:: Records for processing ::
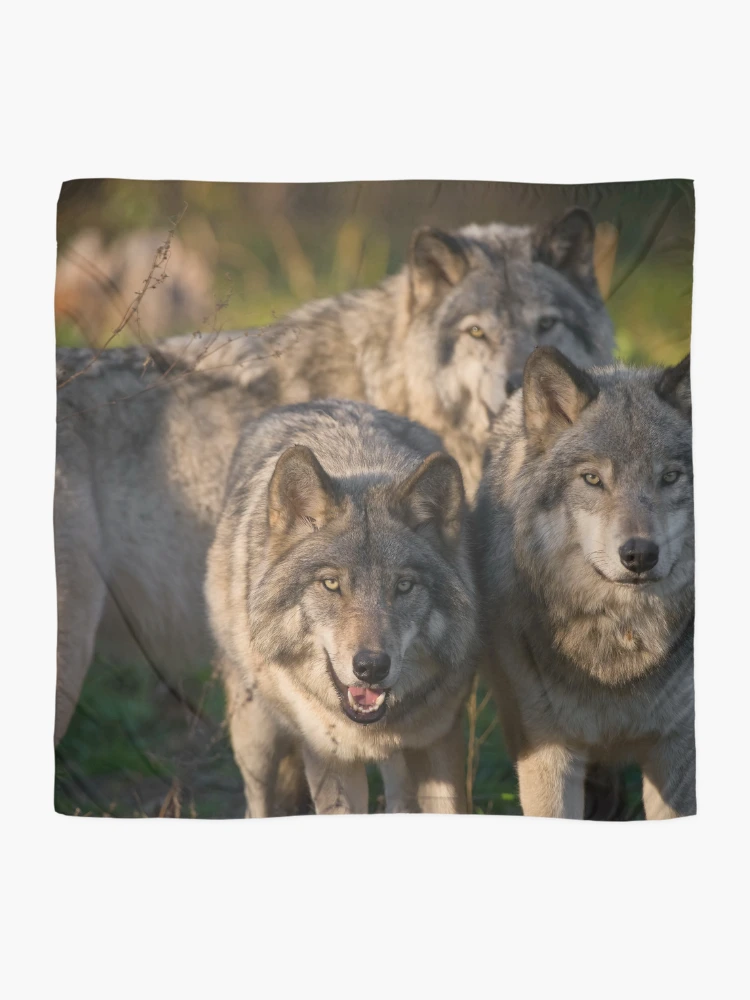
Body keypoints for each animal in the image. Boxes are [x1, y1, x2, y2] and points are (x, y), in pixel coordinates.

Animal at [204, 400, 478, 814]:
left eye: (404, 586)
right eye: (331, 584)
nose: (371, 667)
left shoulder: (439, 738)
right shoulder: (327, 758)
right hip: (255, 736)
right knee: (257, 801)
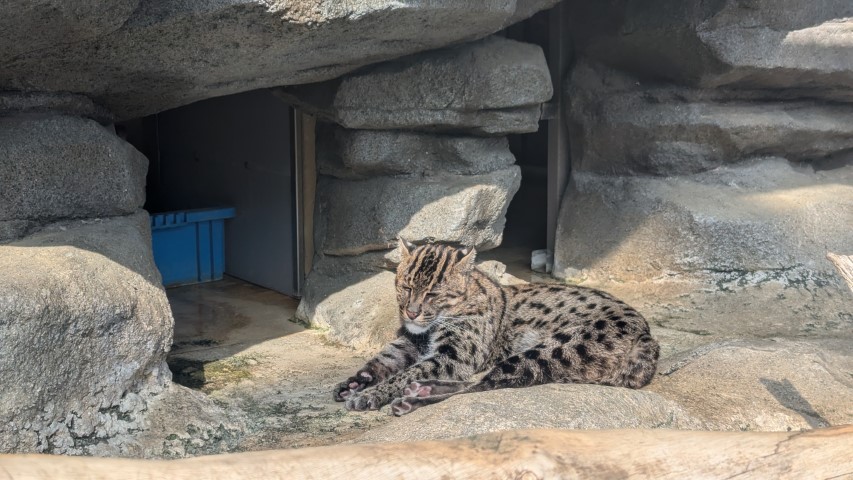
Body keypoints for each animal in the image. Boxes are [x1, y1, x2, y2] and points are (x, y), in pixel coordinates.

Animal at [332, 240, 660, 416]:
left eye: (433, 294)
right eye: (405, 287)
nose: (411, 312)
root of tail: (648, 337)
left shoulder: (455, 356)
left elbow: (406, 373)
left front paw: (372, 394)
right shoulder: (410, 342)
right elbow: (383, 360)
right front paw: (356, 382)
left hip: (550, 350)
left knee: (483, 384)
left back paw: (414, 397)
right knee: (485, 381)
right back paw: (420, 390)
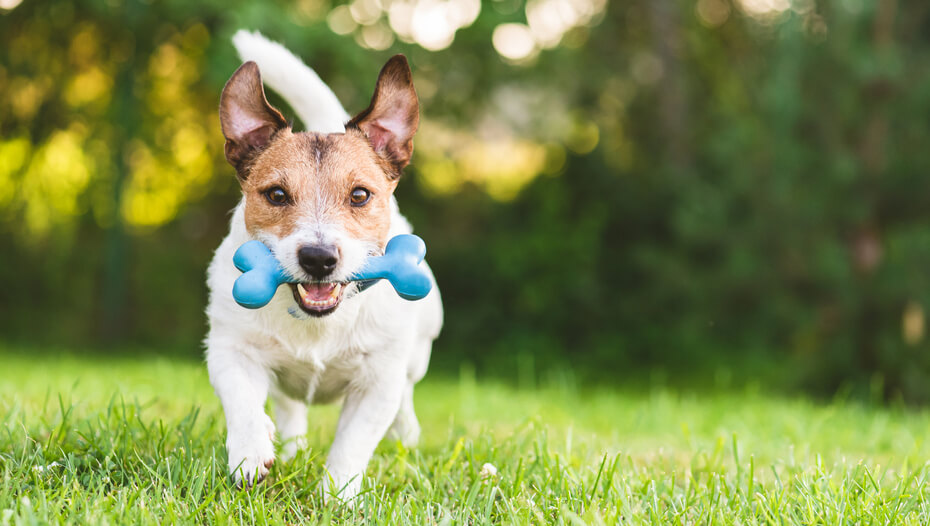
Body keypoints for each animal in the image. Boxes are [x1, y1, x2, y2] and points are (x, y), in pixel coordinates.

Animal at [206, 31, 442, 502]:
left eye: (360, 195)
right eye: (277, 195)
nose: (318, 258)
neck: (317, 323)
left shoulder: (377, 382)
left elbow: (353, 441)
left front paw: (338, 495)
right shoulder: (228, 348)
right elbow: (242, 400)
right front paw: (250, 451)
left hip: (418, 351)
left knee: (407, 394)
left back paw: (405, 435)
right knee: (289, 405)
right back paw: (289, 445)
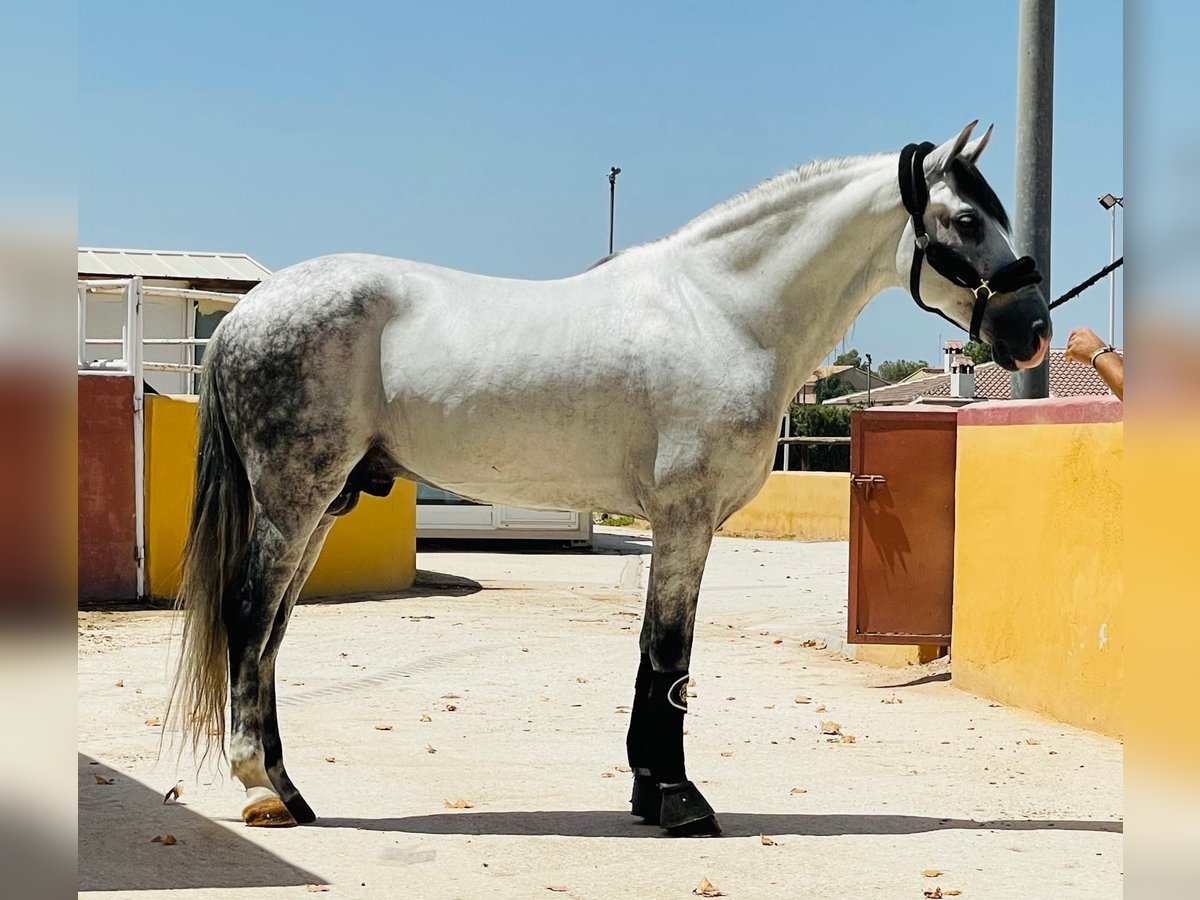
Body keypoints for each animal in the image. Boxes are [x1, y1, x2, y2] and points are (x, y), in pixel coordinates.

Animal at [169, 121, 1051, 840]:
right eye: (967, 220)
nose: (1034, 330)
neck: (721, 312)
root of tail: (247, 313)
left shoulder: (673, 522)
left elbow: (651, 654)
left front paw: (648, 791)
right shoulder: (686, 517)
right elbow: (670, 654)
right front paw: (681, 801)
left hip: (324, 503)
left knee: (273, 631)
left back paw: (288, 789)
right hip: (295, 498)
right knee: (249, 617)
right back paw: (263, 791)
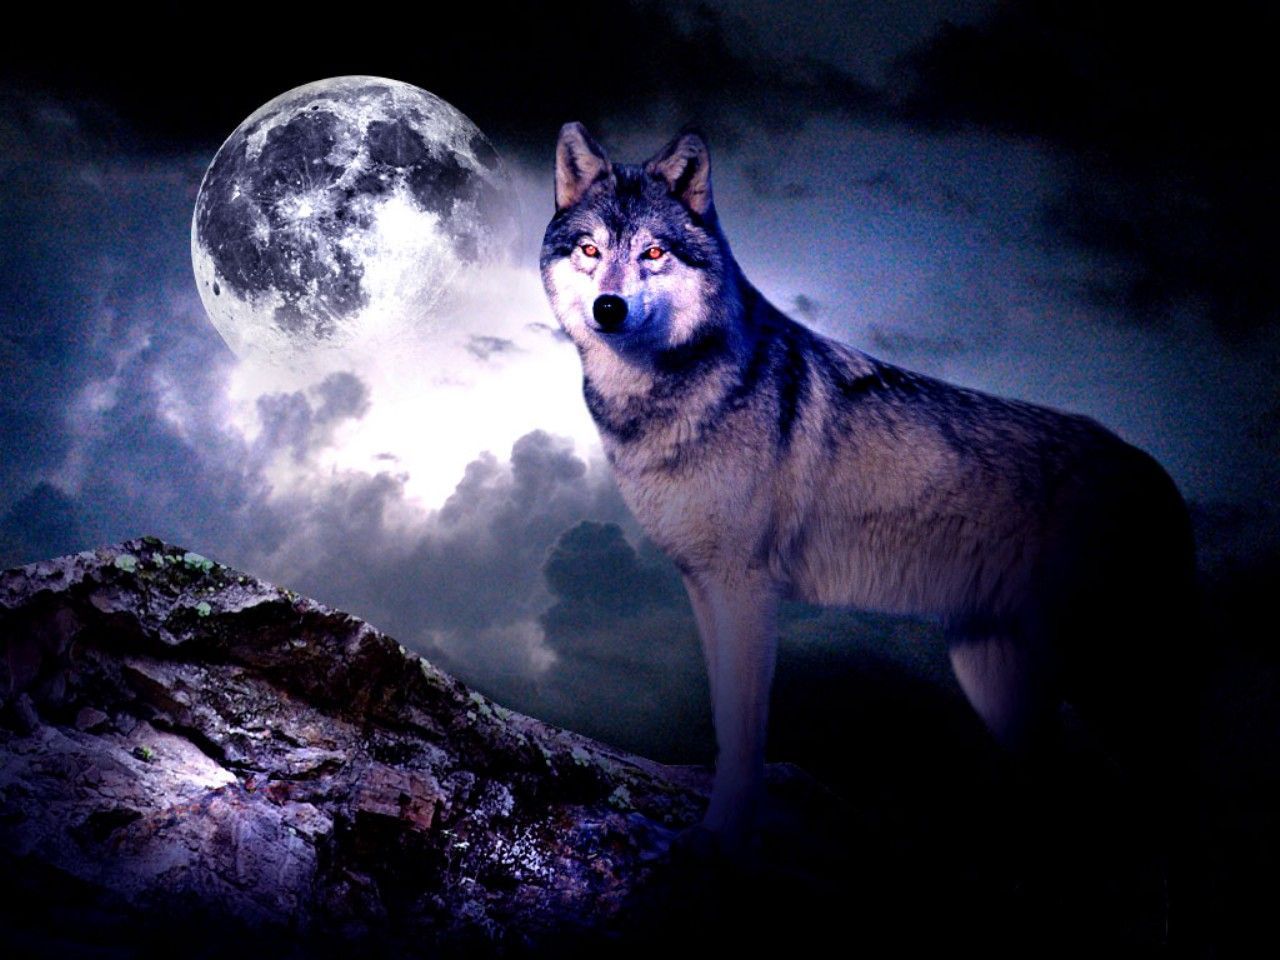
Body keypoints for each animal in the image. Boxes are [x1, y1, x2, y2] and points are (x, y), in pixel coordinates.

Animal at [538, 123, 1198, 872]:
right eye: (591, 250)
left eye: (652, 252)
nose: (609, 308)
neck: (668, 393)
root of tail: (1154, 470)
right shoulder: (702, 587)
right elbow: (723, 721)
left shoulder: (745, 589)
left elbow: (744, 733)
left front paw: (721, 841)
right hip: (996, 685)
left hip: (1109, 685)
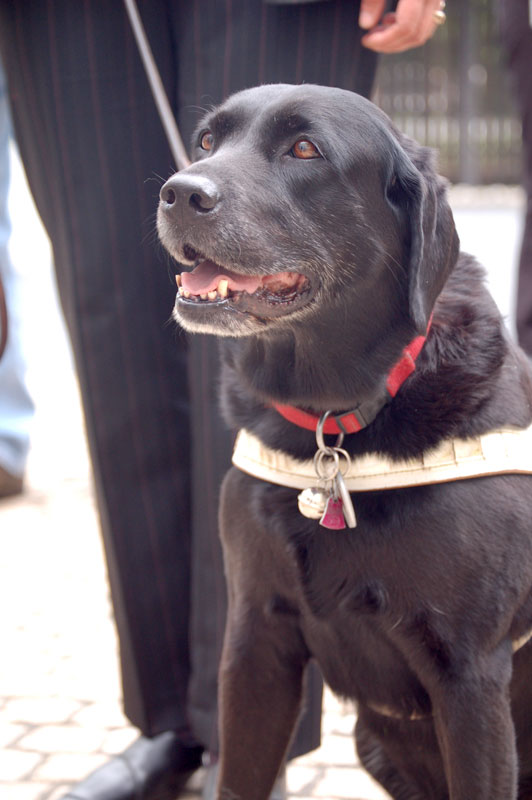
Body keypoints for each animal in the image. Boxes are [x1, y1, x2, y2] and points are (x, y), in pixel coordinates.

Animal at [156, 86, 532, 800]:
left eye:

:: How to complete this task ::
The expected output is each record, copied exactly, and nothing in place of the pictures.

:: Problem solution ::
Body keypoints for each animal in the image. Boxes are [x1, y1, x2, y2] and points are (x, y), in pixel coordinates.

Animal at [204, 400, 478, 814]:
left eye: (404, 586)
right eye: (331, 584)
nose: (371, 667)
left shoulder: (439, 738)
right shoulder: (327, 758)
right hip: (255, 736)
right knee: (257, 801)
Body keypoints for each animal in the image. Boxes are [x1, y1, x2, y2] and points are (x, y), in pixel coordinates.

Animal at [332, 240, 660, 416]:
left eye: (433, 294)
right eye: (405, 287)
nose: (411, 312)
root of tail: (648, 337)
left shoulder: (455, 356)
left elbow: (406, 373)
left front paw: (372, 394)
right shoulder: (410, 342)
right elbow: (383, 360)
right front paw: (356, 382)
left hip: (550, 350)
left knee: (483, 384)
left back paw: (414, 397)
right knee: (485, 381)
right back paw: (420, 390)
Body keypoints for each animal in the image. Boxes are [x1, y1, x2, y2] and points are (x, y), in pixel coordinates.

Animal at [206, 31, 442, 502]:
left eye: (360, 195)
right eye: (277, 195)
nose: (318, 258)
neck: (317, 323)
left shoulder: (377, 382)
left elbow: (353, 441)
left front paw: (338, 495)
right shoulder: (228, 348)
right elbow: (242, 400)
right front paw: (250, 451)
left hip: (418, 351)
left knee: (407, 394)
left back paw: (405, 435)
right knee: (289, 405)
right back paw: (289, 445)
Body keypoints for each animal in the image. Boxes are [x1, y1, x2, y2] and points are (x, y), in pixel coordinates.

Animal at [169, 121, 1051, 840]:
right eye: (967, 220)
nose: (1034, 330)
neck: (721, 312)
root of tail: (247, 313)
left shoulder: (673, 522)
left elbow: (651, 654)
left front paw: (648, 791)
right shoulder: (686, 517)
right elbow: (670, 654)
right front paw: (681, 801)
left hip: (324, 503)
left knee: (273, 631)
left back paw: (288, 789)
right hip: (295, 498)
right knee: (249, 617)
right back paw: (263, 791)
Body keypoints for each animal in the image. Boxes are [x1, y1, x2, y2] and points are (x, y), in pixel coordinates.

Animal at [538, 123, 1198, 872]:
right eye: (591, 250)
left eye: (652, 252)
nose: (609, 308)
neck: (668, 393)
root of tail: (1154, 470)
right shoulder: (702, 587)
right elbow: (723, 721)
left shoulder: (745, 589)
left elbow: (744, 733)
left front paw: (721, 841)
right hip: (996, 685)
left hip: (1109, 685)
Body keypoints for each animal in the image. Boxes are [x1, y1, x2, y2] and points are (x, y), in pixel coordinates.

Animal at [156, 86, 532, 800]:
left eye:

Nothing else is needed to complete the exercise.